On occasion, he found himself challenged by the likes of veteran actors like Clint Howard (”Apollo 13” and “How The Grinch Stole Christmas”), who was tapped to play Todd Carlson, a mechanic who is suspected of kidnapping Lauren.

Beforehand, Clenet had a lengthy phone conversation with Howard to discuss the character and his motivation. “Mind you he’s only working for two days and his part was in three scenes,” Clenet said. “When you work with seasoned people like that, they see that I am a very young director and they like to challenge me to see if I understand their character’s thought process. They want to make sure you know what you are talking about because they want to trust in your decisions.”

Ultimately, Clenet said, that ability to trust others is necessary for ensuring a film is successful.

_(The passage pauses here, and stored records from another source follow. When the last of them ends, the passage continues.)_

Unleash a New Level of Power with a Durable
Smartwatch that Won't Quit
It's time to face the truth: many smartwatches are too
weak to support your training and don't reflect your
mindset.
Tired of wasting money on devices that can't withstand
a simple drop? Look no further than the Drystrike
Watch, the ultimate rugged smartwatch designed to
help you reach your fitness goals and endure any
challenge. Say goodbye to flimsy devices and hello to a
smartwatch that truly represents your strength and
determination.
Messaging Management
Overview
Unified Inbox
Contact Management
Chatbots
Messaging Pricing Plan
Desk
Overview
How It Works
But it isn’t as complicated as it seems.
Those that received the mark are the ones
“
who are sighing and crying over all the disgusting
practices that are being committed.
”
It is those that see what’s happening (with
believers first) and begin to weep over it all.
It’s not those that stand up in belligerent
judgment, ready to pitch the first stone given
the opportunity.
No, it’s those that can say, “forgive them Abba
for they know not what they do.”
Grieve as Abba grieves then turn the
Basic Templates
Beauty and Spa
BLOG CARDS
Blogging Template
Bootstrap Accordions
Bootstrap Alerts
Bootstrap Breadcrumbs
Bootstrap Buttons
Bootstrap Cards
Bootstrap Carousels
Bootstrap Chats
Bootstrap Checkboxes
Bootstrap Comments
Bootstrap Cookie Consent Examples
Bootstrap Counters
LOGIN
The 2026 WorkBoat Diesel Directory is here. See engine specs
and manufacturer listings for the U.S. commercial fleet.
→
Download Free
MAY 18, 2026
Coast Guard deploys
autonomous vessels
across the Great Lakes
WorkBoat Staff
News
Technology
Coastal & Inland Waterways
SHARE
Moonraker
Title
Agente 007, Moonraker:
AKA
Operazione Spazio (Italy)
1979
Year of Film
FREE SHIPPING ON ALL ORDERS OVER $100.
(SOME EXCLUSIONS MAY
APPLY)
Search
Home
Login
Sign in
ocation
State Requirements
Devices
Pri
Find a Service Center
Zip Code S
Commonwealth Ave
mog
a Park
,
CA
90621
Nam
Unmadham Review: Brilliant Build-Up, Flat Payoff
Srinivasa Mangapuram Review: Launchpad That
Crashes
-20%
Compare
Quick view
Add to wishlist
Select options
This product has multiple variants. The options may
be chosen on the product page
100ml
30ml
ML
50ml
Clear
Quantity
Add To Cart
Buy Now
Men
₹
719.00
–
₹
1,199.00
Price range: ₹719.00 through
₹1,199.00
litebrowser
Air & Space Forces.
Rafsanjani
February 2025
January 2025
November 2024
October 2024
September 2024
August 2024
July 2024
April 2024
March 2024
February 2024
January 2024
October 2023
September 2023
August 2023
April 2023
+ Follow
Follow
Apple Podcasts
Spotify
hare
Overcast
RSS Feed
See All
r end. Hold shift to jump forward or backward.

And for him, developing those relationships, from the actors to those in craft services, is the most rewarding aspect of being a director.

And while it may seem glamorous, his mother can attest it is often the opposite, having witnessed the last day of production in which shooting nearly went from sunrise to sunset to sunrise again.

Once production ended, Clenet retreated to Los Angeles, spending the next three weeks at home painting landscapes that included Venice, Paris, and New York City. “I like to paint because it helps me unwind,” he said. “As much as I love being on a film set, there is a lot of pressure. It is very intense. It is nice to have that therapeutic release.”

That feeling of serenity is one he feels whenever he returns to Falmouth, a setting he hopes will one day serve as a backdrop for one of his movies. “This is my home,” he said.

Last week, he left the place he calls home to fly down to Orlando, Florida, where he will be field producing a reality television show focused on a repo company. There are also two additional films he is lined up to direct as well as a television pilot he directed, “Playing The Field,” that he hopes to sell this spring. 

And, of course, there is the work of completing “Sand Castles,” which is currently in post-production. He plans on finishing it in the first half of the year, at which time the goal is to submit it to the Sundance Film Festival.

Whether it is accepted may not entirely matter to Clenet, who expressed a sincere joy in carving a niche as a filmmaker. “It is an expression of who you are,” he said. “It is exciting to me how you have a chance to make people feel and think about things. That is why the art is so important to me.”